Welcome to European Tribune. It's gone a bit quiet around here these days, but it's still going.
France has been run by socialists from 1981 to now, so I can squarely lay the blame for the state of affairs on the doorstop of the French super-cynical form of socialism, while it's obviously correct that the so-called socialist party has not been in power the last 5 years. Chirac has been conservative only by name since his election in 1995. He has kept in place the socialist state of affairs and done vitually nothing to liberalise the economy, even stating that liberalism is a dangerous ideology. It has indeed been embarrassing to watch a so-called conservative government do nothing for 5 years.
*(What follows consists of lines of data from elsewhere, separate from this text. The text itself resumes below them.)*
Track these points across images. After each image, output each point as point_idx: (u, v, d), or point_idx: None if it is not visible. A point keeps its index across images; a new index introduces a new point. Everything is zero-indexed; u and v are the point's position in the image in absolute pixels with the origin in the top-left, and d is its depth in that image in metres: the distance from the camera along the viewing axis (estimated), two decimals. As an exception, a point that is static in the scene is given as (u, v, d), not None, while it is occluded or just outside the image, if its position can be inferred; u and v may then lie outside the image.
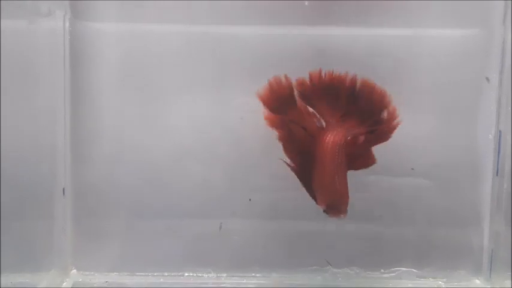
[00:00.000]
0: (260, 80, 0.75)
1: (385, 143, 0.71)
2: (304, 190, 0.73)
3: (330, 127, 0.69)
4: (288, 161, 0.71)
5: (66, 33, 0.76)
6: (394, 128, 0.69)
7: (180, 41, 0.76)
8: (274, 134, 0.76)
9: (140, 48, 0.76)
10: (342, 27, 0.76)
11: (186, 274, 0.78)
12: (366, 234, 0.77)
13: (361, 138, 0.69)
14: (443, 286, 0.78)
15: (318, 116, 0.70)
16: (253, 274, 0.78)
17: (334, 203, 0.68)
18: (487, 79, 0.75)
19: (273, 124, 0.71)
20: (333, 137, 0.67)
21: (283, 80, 0.70)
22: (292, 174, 0.74)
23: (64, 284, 0.76)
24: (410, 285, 0.77)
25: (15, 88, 0.64)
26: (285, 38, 0.76)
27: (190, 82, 0.77)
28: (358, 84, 0.68)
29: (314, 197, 0.70)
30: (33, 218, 0.71)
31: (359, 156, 0.69)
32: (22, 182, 0.68)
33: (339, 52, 0.76)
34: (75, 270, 0.78)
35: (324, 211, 0.70)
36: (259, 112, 0.76)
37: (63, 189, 0.77)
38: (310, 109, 0.70)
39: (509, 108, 0.74)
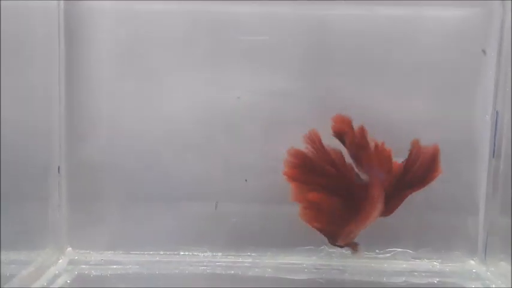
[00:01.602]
0: (257, 59, 0.75)
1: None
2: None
3: (375, 182, 0.70)
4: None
5: (60, 12, 0.75)
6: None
7: (177, 20, 0.76)
8: (271, 114, 0.76)
9: (136, 27, 0.76)
10: (340, 5, 0.75)
11: (182, 253, 0.78)
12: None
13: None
14: (438, 267, 0.78)
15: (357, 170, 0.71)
16: (248, 253, 0.78)
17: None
18: (484, 51, 0.74)
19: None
20: (380, 192, 0.69)
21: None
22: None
23: (59, 262, 0.76)
24: (405, 266, 0.77)
25: (8, 67, 0.64)
26: (282, 16, 0.75)
27: (187, 61, 0.76)
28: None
29: (333, 237, 0.71)
30: (28, 196, 0.71)
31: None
32: (16, 159, 0.67)
33: (337, 31, 0.76)
34: (70, 248, 0.78)
35: (337, 245, 0.71)
36: (256, 92, 0.76)
37: (58, 167, 0.77)
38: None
39: (507, 88, 0.74)
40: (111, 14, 0.76)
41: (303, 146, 0.72)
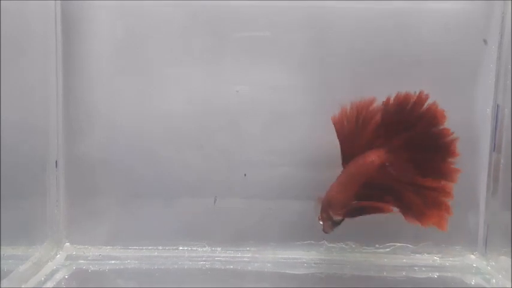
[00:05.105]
0: (256, 53, 0.75)
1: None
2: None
3: None
4: None
5: (57, 8, 0.75)
6: None
7: (176, 14, 0.75)
8: (270, 108, 0.76)
9: (134, 22, 0.76)
10: (340, -1, 0.75)
11: (181, 248, 0.78)
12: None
13: None
14: (439, 261, 0.77)
15: None
16: (247, 248, 0.78)
17: None
18: (485, 41, 0.74)
19: None
20: None
21: None
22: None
23: (57, 257, 0.76)
24: (405, 260, 0.77)
25: (6, 64, 0.64)
26: (282, 10, 0.75)
27: (185, 55, 0.76)
28: None
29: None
30: (26, 191, 0.71)
31: None
32: (14, 155, 0.67)
33: (338, 24, 0.75)
34: (68, 243, 0.78)
35: None
36: (255, 86, 0.76)
37: (56, 162, 0.76)
38: None
39: (508, 81, 0.74)
40: (108, 9, 0.75)
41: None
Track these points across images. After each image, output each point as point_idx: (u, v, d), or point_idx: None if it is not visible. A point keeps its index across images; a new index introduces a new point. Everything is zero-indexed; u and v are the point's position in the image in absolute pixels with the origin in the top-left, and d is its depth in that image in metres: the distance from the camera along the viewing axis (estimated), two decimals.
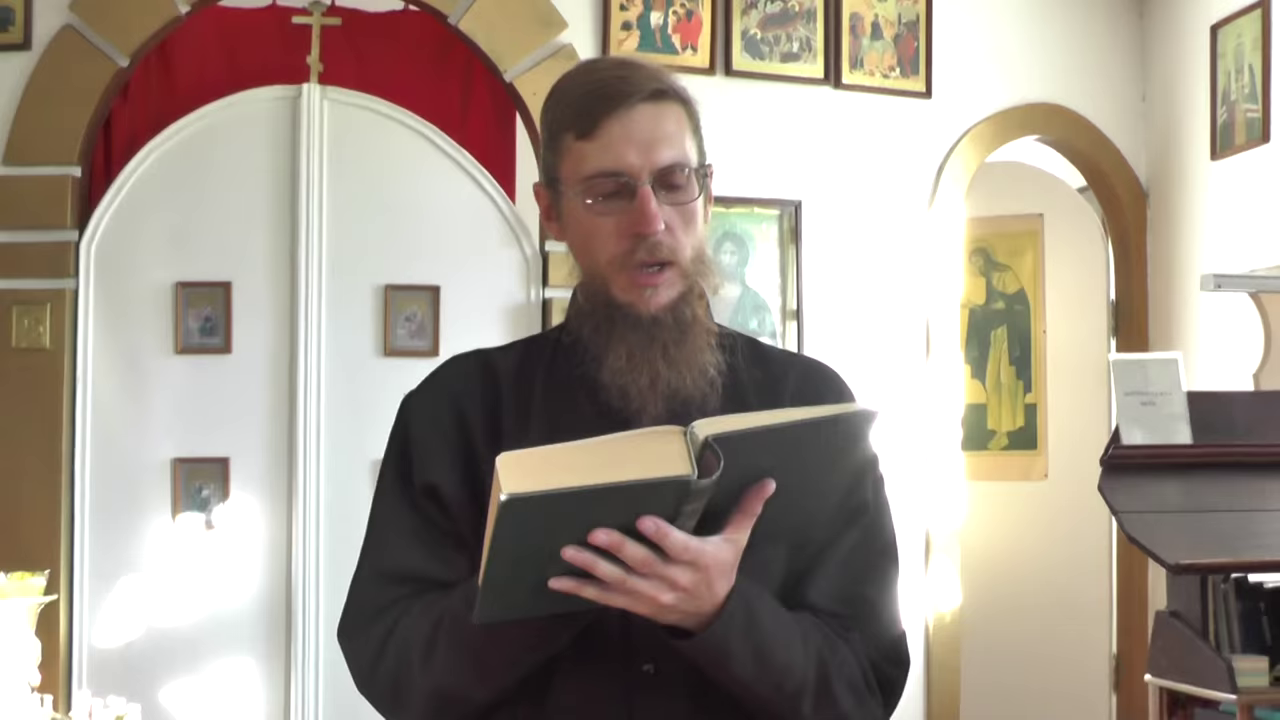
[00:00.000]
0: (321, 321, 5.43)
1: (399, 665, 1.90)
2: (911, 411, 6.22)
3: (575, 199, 1.93)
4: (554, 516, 1.61)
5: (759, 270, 6.03)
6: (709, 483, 1.63)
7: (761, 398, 2.00)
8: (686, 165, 1.93)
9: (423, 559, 1.94)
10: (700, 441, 1.61)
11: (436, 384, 2.05)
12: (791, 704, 1.86)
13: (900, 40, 6.26)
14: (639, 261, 1.91)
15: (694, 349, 1.94)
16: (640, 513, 1.64)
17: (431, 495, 1.95)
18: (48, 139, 5.36)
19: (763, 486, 1.69)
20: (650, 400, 1.91)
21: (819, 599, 1.95)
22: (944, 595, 6.25)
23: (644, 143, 1.90)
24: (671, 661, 1.83)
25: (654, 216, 1.88)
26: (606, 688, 1.87)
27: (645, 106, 1.91)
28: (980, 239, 7.28)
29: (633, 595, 1.68)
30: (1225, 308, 6.02)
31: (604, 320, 1.94)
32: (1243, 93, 6.03)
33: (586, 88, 1.94)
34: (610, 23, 5.84)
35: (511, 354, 2.07)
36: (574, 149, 1.92)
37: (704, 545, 1.68)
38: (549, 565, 1.65)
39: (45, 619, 4.21)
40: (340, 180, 5.49)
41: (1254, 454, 4.71)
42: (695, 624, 1.76)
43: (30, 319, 5.28)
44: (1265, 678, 4.34)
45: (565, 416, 1.93)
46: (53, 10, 5.40)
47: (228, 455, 5.37)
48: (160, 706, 5.17)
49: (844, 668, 1.91)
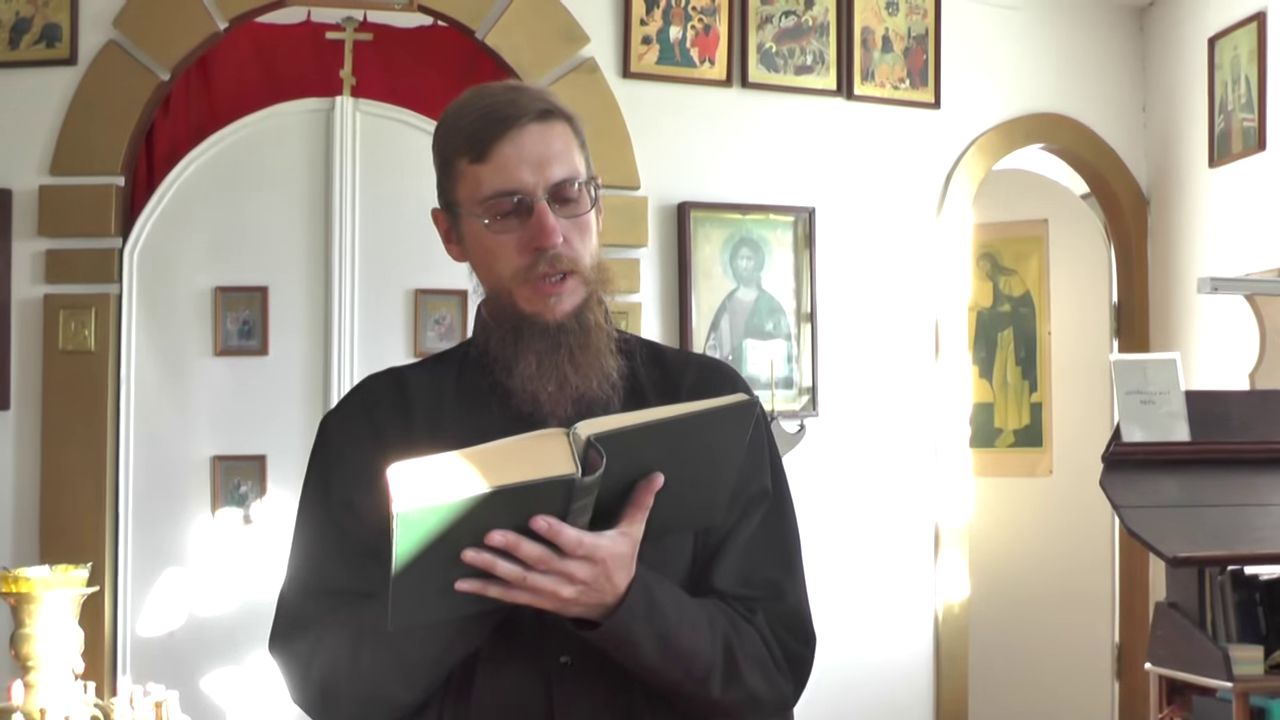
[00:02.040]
0: (354, 324, 5.46)
1: (326, 674, 1.93)
2: (921, 410, 6.28)
3: (474, 220, 1.97)
4: (450, 522, 1.64)
5: (775, 275, 6.06)
6: (593, 479, 1.67)
7: (661, 396, 2.03)
8: (577, 179, 1.97)
9: (343, 572, 1.96)
10: (583, 441, 1.66)
11: (352, 403, 2.10)
12: (701, 686, 1.91)
13: (910, 53, 6.30)
14: (541, 274, 1.95)
15: (597, 353, 1.98)
16: (532, 512, 1.67)
17: (350, 510, 1.98)
18: (92, 150, 5.40)
19: (651, 480, 1.74)
20: (559, 404, 1.95)
21: (724, 583, 1.99)
22: (953, 587, 6.28)
23: (536, 161, 1.93)
24: (586, 652, 1.87)
25: (552, 230, 1.93)
26: (527, 680, 1.91)
27: (534, 126, 1.94)
28: (987, 244, 7.31)
29: (535, 591, 1.72)
30: (1222, 310, 6.06)
31: (510, 331, 1.98)
32: (1239, 103, 6.07)
33: (476, 113, 1.96)
34: (631, 37, 5.88)
35: (422, 370, 2.12)
36: (469, 172, 1.96)
37: (598, 539, 1.73)
38: (453, 568, 1.69)
39: (90, 610, 4.09)
40: (372, 188, 5.52)
41: (1250, 451, 4.74)
42: (600, 615, 1.80)
43: (76, 323, 5.32)
44: (1260, 666, 4.37)
45: (478, 425, 1.92)
46: (97, 27, 5.45)
47: (265, 453, 5.41)
48: (200, 694, 5.19)
49: (751, 648, 1.95)
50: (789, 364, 5.94)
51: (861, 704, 6.01)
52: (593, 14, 5.89)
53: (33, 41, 5.45)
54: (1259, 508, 4.61)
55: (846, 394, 6.12)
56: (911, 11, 6.34)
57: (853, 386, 6.15)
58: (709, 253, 5.94)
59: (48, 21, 5.44)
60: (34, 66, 5.45)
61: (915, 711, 6.11)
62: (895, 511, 6.23)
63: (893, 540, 6.21)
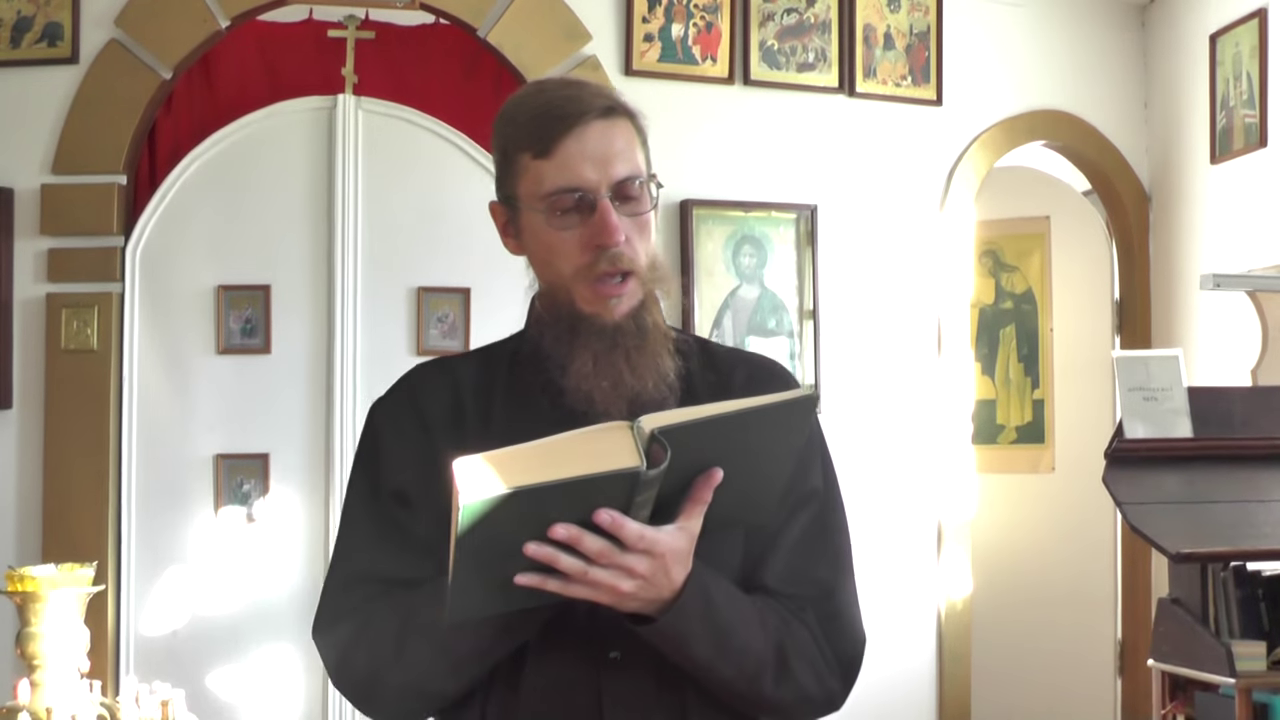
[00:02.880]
0: (357, 322, 5.47)
1: (371, 662, 1.92)
2: (924, 407, 6.29)
3: (535, 215, 1.96)
4: (513, 516, 1.64)
5: (777, 272, 6.07)
6: (657, 473, 1.66)
7: (714, 398, 1.94)
8: (640, 177, 1.96)
9: (391, 561, 1.97)
10: (647, 434, 1.65)
11: (401, 392, 2.08)
12: (752, 684, 1.90)
13: (912, 50, 6.31)
14: (601, 272, 1.93)
15: (653, 354, 1.97)
16: (595, 506, 1.67)
17: (399, 499, 1.98)
18: (94, 149, 5.41)
19: (711, 475, 1.73)
20: (614, 404, 1.93)
21: (774, 581, 1.98)
22: (955, 584, 6.29)
23: (600, 158, 1.92)
24: (637, 648, 1.86)
25: (615, 228, 1.91)
26: (575, 674, 1.90)
27: (598, 123, 1.93)
28: (989, 241, 7.32)
29: (594, 586, 1.72)
30: (1224, 306, 6.06)
31: (567, 330, 1.97)
32: (1241, 99, 6.07)
33: (538, 108, 1.95)
34: (633, 35, 5.89)
35: (472, 361, 2.10)
36: (531, 168, 1.94)
37: (658, 534, 1.73)
38: (512, 562, 1.68)
39: (94, 608, 4.13)
40: (374, 187, 5.52)
41: (1252, 447, 4.75)
42: (655, 610, 1.80)
43: (79, 321, 5.33)
44: (1263, 662, 4.39)
45: (528, 421, 1.90)
46: (99, 26, 5.46)
47: (268, 451, 5.42)
48: (204, 692, 5.20)
49: (802, 646, 1.95)
50: (791, 361, 5.94)
51: (864, 700, 5.97)
52: (595, 11, 5.90)
53: (34, 40, 5.45)
54: (1261, 504, 4.61)
55: (849, 391, 6.12)
56: (913, 8, 6.34)
57: (855, 383, 6.15)
58: (711, 250, 5.95)
59: (49, 20, 5.45)
60: (36, 65, 5.46)
61: (918, 708, 6.13)
62: (898, 508, 6.23)
63: (896, 537, 6.22)
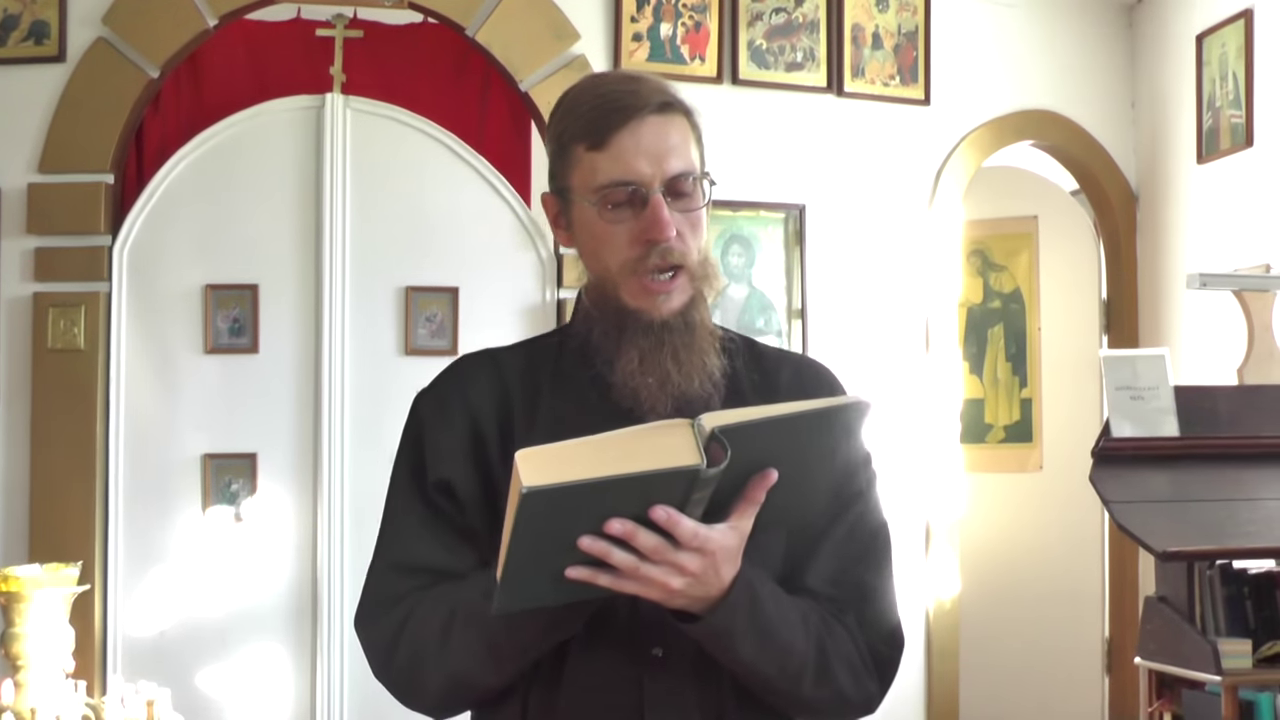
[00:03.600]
0: (345, 322, 5.47)
1: (414, 653, 1.93)
2: (912, 406, 6.27)
3: (587, 207, 1.95)
4: (570, 508, 1.64)
5: (765, 271, 6.07)
6: (716, 472, 1.66)
7: (759, 396, 2.01)
8: (693, 174, 1.96)
9: (435, 551, 1.97)
10: (707, 433, 1.65)
11: (448, 382, 2.08)
12: (793, 683, 1.90)
13: (900, 50, 6.30)
14: (651, 267, 1.93)
15: (700, 352, 1.97)
16: (652, 502, 1.67)
17: (443, 490, 1.98)
18: (82, 148, 5.41)
19: (765, 476, 1.73)
20: (659, 401, 1.93)
21: (816, 583, 1.98)
22: (944, 583, 6.28)
23: (654, 153, 1.92)
24: (679, 644, 1.87)
25: (667, 224, 1.91)
26: (618, 670, 1.90)
27: (654, 118, 1.93)
28: (977, 240, 7.32)
29: (644, 581, 1.71)
30: (1211, 305, 6.06)
31: (614, 325, 1.97)
32: (1227, 99, 6.08)
33: (596, 100, 1.95)
34: (621, 34, 5.88)
35: (519, 354, 2.09)
36: (585, 160, 1.94)
37: (711, 532, 1.72)
38: (565, 555, 1.69)
39: (80, 608, 4.20)
40: (363, 186, 5.52)
41: (1238, 446, 4.73)
42: (702, 608, 1.79)
43: (66, 321, 5.32)
44: (1249, 660, 4.38)
45: (574, 415, 1.93)
46: (86, 24, 5.45)
47: (255, 451, 5.42)
48: (191, 692, 5.18)
49: (842, 648, 1.95)
50: None
51: None
52: (583, 11, 5.89)
53: (21, 38, 5.45)
54: (1247, 502, 4.61)
55: None
56: (901, 8, 6.34)
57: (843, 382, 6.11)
58: None
59: (36, 18, 5.44)
60: (23, 64, 5.45)
61: (907, 707, 6.12)
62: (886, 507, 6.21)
63: None
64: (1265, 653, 4.45)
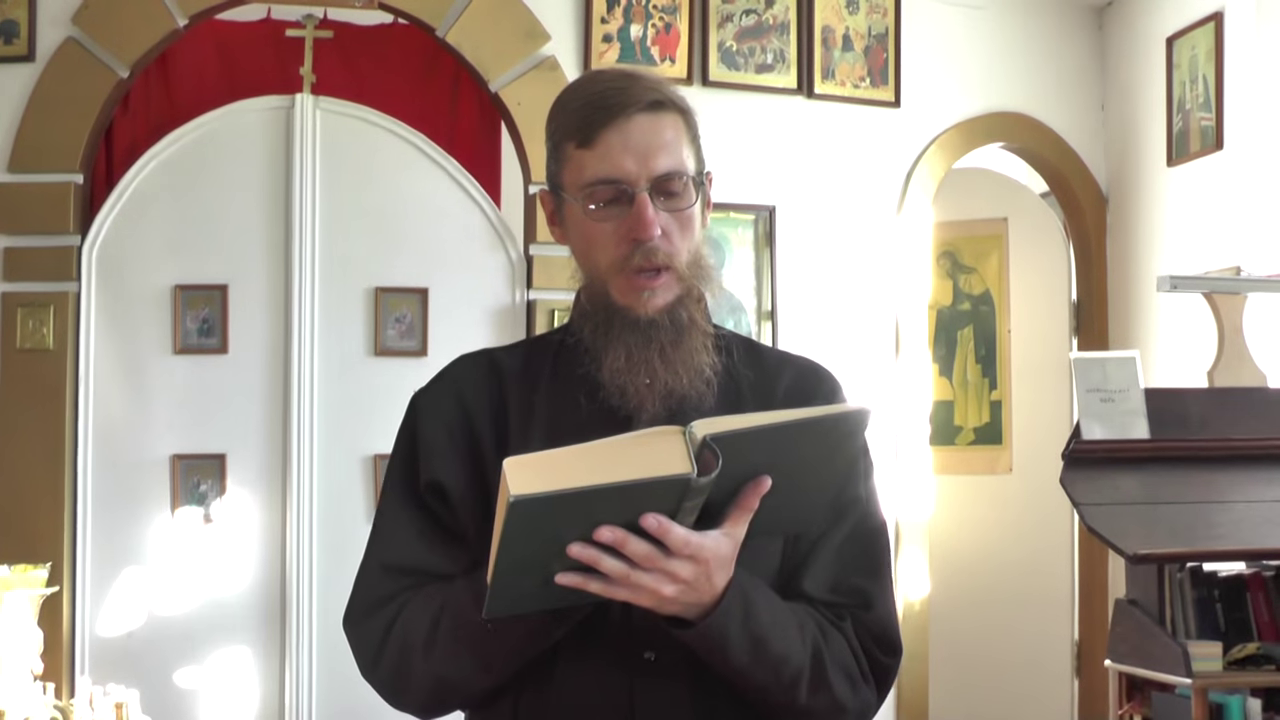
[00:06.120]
0: (315, 322, 5.46)
1: (402, 654, 1.92)
2: (882, 408, 6.25)
3: (576, 205, 1.95)
4: (560, 515, 1.64)
5: (735, 273, 6.07)
6: (708, 480, 1.65)
7: (756, 397, 2.02)
8: (683, 173, 1.95)
9: (426, 553, 1.97)
10: (699, 441, 1.64)
11: (444, 383, 2.07)
12: (788, 691, 1.89)
13: (870, 52, 6.31)
14: (636, 266, 1.93)
15: (690, 350, 1.96)
16: (642, 510, 1.67)
17: (436, 492, 1.98)
18: (51, 147, 5.39)
19: (759, 483, 1.72)
20: (648, 400, 1.93)
21: (813, 589, 1.97)
22: (913, 585, 6.30)
23: (641, 151, 1.91)
24: (671, 650, 1.86)
25: (650, 223, 1.91)
26: (609, 675, 1.90)
27: (643, 117, 1.92)
28: (947, 242, 7.32)
29: (636, 589, 1.71)
30: (1181, 308, 6.06)
31: (603, 322, 1.97)
32: (1197, 102, 6.10)
33: (587, 98, 1.95)
34: (591, 35, 5.88)
35: (517, 354, 2.09)
36: (575, 157, 1.95)
37: (704, 540, 1.72)
38: (555, 562, 1.68)
39: (49, 610, 4.17)
40: (332, 186, 5.51)
41: (1209, 448, 4.75)
42: (695, 614, 1.79)
43: (34, 320, 5.31)
44: (1219, 662, 4.38)
45: (566, 415, 1.95)
46: (56, 23, 5.43)
47: (225, 452, 5.41)
48: (160, 693, 5.15)
49: (838, 655, 1.94)
50: None
51: None
52: (553, 12, 5.88)
53: None
54: (1218, 505, 4.63)
55: None
56: (872, 10, 6.34)
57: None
58: None
59: (5, 18, 5.42)
60: None
61: None
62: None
63: None
64: (1235, 655, 4.46)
My big question is if Sarkozy will do what's needed, free of Chirac's limitations, or if he will continue towards the economic disaster. With Sarkozy's obvious taste for power and somehow limited statements on economic conditions, I am far from convinced he's the right man. What I am convinced about is the Royal's tax and spend policy will just accelerate the decline. In the case where Sarkozy is not implementing the needed changes, an acceleration into decline might be preferrable, as a quicker bankruptcy might mean a quicker tidying up.

About starting and running a business, it is essentially beneficial for France if people do it successfully. Adapting the situation to allow them to function better should cost absolutely nothing for the state.

Allowing workers who currently can get only the occasional CDD to work on a CDI with less job protection instead of staying on the dole or RMI should also be beneficial. Except that those on CDIs would fear that their CDI also got less secure. Only in France have I seen such obsession with job security, btw. There are significant savings to be had on the social budget if unemployment got down.